Since the IAF has at least 400 attack aircraft, including the Sukhoi Su-30MKI, MiG-29 and Mirage-2000, that have Pakistan sorted, deploying the Backfire against Pakistan would be a huge overkill. Using limited numbers against Chinese land targets would be suicidal as Beijing has a robust air defence network bolstered by the Russian S-300 anti-aircraft missile and its Chinese knockoffs.

The Backfire’s only conceivable deployment in India is as a maritime strike bomber against People’s Liberation Army Navy (PLAN) assets, especially in the backdrop of growing Chinese naval activity in the Indian Ocean.
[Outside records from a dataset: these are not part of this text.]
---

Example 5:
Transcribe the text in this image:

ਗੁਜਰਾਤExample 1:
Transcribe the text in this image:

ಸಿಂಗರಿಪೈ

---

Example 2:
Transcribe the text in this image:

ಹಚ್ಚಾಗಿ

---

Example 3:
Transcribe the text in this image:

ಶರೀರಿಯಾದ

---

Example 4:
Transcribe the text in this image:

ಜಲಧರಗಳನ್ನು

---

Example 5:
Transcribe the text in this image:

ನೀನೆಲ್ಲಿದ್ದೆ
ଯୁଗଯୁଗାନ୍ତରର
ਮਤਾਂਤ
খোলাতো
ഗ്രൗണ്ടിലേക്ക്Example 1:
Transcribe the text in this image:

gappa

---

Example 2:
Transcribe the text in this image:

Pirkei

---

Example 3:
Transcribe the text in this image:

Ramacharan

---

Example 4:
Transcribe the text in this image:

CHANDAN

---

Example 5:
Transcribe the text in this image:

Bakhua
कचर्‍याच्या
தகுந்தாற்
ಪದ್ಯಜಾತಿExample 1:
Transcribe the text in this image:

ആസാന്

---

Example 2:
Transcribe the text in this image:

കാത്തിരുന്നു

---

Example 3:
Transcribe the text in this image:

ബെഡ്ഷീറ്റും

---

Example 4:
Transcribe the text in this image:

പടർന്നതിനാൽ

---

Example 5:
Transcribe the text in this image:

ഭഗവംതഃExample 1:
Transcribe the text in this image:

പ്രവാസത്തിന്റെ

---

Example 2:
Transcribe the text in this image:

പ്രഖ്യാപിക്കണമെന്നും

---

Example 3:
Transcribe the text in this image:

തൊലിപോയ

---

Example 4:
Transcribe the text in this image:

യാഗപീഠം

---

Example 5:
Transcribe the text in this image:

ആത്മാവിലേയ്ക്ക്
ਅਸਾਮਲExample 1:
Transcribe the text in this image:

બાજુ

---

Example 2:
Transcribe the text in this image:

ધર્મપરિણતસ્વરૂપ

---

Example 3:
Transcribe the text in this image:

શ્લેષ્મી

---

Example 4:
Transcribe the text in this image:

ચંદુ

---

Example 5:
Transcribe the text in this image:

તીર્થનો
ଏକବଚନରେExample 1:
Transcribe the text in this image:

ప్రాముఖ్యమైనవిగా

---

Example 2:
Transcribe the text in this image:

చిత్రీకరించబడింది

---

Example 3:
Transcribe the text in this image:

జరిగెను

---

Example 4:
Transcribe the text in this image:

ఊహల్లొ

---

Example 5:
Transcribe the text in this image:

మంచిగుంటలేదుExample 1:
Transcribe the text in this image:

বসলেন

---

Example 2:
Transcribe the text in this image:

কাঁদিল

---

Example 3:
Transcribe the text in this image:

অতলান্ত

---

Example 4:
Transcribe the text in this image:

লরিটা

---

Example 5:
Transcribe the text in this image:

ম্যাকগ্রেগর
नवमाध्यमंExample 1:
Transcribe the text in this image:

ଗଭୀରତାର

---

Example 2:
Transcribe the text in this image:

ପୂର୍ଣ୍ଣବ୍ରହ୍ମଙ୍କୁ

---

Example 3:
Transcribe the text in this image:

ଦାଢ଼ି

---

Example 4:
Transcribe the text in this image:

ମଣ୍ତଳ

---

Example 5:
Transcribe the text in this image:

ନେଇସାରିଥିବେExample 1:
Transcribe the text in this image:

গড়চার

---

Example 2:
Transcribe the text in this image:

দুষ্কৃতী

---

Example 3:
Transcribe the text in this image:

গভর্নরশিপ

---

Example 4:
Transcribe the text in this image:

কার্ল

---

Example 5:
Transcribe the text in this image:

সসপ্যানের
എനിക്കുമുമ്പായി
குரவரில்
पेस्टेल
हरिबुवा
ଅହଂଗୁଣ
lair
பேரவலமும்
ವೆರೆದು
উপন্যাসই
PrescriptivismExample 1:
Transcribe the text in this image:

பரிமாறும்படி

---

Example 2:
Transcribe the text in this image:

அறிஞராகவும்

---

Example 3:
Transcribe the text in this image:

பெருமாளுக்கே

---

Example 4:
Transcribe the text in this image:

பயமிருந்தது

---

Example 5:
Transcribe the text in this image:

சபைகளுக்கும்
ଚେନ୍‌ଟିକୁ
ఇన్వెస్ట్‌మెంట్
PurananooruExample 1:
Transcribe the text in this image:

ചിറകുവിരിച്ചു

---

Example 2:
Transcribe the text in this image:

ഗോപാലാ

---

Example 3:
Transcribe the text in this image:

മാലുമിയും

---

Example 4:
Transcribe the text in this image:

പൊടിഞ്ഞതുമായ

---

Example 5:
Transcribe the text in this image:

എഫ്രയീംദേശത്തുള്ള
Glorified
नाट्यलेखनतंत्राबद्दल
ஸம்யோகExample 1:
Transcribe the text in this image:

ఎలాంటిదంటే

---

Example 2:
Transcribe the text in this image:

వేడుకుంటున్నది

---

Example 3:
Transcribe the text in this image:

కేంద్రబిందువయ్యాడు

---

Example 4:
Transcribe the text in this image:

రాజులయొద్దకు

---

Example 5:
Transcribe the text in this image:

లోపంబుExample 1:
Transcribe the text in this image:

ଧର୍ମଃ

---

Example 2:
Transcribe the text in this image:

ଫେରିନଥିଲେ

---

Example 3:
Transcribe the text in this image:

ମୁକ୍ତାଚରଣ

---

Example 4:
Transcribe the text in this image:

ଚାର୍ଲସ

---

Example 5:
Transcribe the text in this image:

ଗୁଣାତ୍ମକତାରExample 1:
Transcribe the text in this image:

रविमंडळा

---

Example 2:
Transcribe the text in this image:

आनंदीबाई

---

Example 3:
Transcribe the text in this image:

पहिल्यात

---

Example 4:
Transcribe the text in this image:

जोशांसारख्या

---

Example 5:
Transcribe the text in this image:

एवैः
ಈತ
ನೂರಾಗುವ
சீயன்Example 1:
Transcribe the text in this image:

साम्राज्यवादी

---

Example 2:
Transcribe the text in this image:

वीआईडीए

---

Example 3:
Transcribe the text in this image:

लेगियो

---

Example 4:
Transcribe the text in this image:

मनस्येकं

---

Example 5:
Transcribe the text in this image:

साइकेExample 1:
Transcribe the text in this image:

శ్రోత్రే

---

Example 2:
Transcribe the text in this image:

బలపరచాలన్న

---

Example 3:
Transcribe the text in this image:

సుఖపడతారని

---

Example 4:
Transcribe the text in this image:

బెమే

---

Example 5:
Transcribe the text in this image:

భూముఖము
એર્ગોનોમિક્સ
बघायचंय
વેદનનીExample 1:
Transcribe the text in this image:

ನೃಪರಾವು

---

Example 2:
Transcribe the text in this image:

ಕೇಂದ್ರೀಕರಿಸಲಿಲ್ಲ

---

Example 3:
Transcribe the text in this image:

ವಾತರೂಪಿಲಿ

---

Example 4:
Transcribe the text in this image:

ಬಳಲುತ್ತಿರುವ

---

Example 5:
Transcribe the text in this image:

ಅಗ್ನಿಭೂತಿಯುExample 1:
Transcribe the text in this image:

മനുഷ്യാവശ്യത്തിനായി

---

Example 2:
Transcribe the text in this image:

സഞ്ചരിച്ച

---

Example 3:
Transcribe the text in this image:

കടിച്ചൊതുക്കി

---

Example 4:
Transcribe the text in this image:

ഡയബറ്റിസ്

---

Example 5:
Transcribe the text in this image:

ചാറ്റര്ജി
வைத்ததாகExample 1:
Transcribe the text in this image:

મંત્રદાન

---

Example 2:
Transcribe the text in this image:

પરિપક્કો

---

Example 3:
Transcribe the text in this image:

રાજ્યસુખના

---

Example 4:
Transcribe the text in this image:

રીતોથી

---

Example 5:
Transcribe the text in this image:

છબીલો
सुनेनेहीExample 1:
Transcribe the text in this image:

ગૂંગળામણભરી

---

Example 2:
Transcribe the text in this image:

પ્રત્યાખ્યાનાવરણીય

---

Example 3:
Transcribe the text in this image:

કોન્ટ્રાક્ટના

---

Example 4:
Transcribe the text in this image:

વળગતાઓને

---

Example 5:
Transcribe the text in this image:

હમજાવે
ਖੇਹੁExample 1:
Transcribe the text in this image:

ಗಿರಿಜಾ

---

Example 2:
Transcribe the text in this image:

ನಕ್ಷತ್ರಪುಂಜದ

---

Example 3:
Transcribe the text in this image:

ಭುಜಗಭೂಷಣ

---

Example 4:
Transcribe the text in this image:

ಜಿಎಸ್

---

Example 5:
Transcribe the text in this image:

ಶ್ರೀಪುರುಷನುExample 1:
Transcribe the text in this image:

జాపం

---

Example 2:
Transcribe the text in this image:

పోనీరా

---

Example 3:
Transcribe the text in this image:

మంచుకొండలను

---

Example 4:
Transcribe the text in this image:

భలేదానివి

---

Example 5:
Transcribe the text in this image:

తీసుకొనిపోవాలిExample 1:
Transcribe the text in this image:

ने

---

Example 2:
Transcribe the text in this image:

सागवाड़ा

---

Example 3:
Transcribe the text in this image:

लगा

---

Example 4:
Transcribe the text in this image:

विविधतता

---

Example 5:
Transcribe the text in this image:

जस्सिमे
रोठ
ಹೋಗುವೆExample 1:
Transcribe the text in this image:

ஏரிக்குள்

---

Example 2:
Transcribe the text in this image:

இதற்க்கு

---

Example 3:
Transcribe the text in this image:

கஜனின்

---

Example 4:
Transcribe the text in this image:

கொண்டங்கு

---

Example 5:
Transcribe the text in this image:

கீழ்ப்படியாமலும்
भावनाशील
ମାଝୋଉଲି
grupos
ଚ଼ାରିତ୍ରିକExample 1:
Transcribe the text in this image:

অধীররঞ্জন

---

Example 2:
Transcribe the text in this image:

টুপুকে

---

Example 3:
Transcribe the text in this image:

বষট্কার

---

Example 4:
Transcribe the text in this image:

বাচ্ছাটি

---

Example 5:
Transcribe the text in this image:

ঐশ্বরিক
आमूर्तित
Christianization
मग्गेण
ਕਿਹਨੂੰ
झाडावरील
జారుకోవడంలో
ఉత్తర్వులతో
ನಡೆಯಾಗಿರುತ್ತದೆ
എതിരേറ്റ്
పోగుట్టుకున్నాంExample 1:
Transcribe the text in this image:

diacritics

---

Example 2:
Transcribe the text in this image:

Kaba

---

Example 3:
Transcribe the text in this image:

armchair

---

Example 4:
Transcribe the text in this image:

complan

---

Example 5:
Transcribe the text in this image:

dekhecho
Backfires operating from the Thanjavur Air Force Base in southern India – and armed with the 300 km range BrahMos – can comfortably strike naval assets up to Seychelles. They can also be used to target PLAN vessels operating in the South China Sea. The bomber’s ferry of 6800 km means it can reach Darwin, Australia, without aerial refuelling. Clearly, such an aircraft would be a huge force multiplier for India.

If the media reports about India wanting a limited number of just four Backfires are true, then it would suggest they would be deployed in a maritime – rather than strategic – strike role. The bombers are equipped to receive data directly from spy satellites monitoring the oceans. India, which has a constellation of ocean survey and spy satellites, can access real time satellite intelligence and despatch the Backfires on ship hunting missions. The bombers can also be guided by scout aircraft.


Russia currently uses its Tu-22M3s to bomb targets in Syria in support of the Syrian government. The jets rain down unguided “dumb bombs” on their targets, which the United States says are mostly resistance groups allied with it.